Até o comércio ao ar livre foi proibido e um feirante desavisado teve de voltar para casa. "Ele veio com frutas. É uma pena, porque vai perder tudo. As frutas vão apodrecer", lamenta Fred. "Um foguete que caiu destruiu um carro completamente. Por sorte, a mulher escutou a sirene e saiu do carro. Por todo lado, só restam pedaços do carro. Dá até para ver um pedaço de sapato de mulher e uma sandália de criança".
Na cidade de Gaza, as explosões também tiram o sono de Laila. "A gente não tem como dormir mais. As crianças ficam chorando. Acordamos assustados com tudo que acontece ao redor", conta. "Tenho saudade de todas as coisas do Brasil. Chuchu na água e sal, por exemplo, ou suco de maracujá. Minha mãe pensa em me levar para lá, para ajudá-la em sua pequena confecção. Mas eu gostaria de morrer aqui também. Porque aqui eu seria martírio. Lá não. E martírio me daria uma recompensa muito grande próximo ao nosso senhor", justifica Laila.
De volta Ashkelon, o alarme soa por três vezes em menos de 15 minutos e todos correm para um abrigo antiaéreo. "Estamos dentro de uma proteção contra foguete, já está virando uma rotina", diz Fred. "Tem momentos em que eu penso em voltar para o Brasil, mas ainda tenho esperança de que aqui vai ser um lugar muito bom para morar".
De volta à casa de Laila, na Faixa de Gaza, as notícias não são boas. "Hoje é o sétimo dia de bombardeio. Esperamos que não passe de uma semana, que já é muito tempo. Esta noite foi a pior de todas", conta. "Trouxeram a luz por algumas horas. Deu para fazer alguns pães rapidinho e fervemos água para conservamos na garrafa", conta.

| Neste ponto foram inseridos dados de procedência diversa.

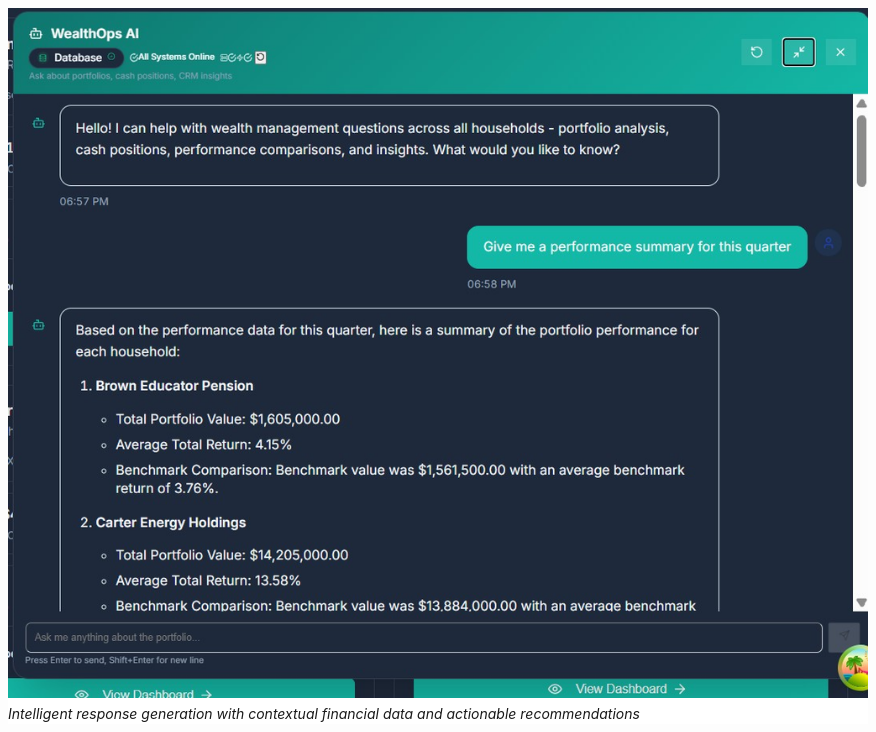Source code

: ![Copilot Response](docs/images/CopilotResponse.jpg)
*Intelligent response generation with contextual financial data and actionable recommendations*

Enquanto Laila mostra o quintal da casa, barulho forte assusta a todos. "É um míssil - e dos grandes. É na redondeza. Toda noite ouvimos esse som. Nem dormimos. Ficamos tremendo, porque pode vir para cima da gente. Guerra são lágrimas", afirma Laila.
Um de cada lado da fronteira, os brasileiros trocam mensagens de esperança e paz: "Espero que isso termine e que a Laila se cuide. Tenta se cuidar", diz Fred. "Que a paz que Ele colocou no nosso coração, Ele coloque no seu e de todos os israelenses aí, para que eles não continuem com isso", deseja Laila.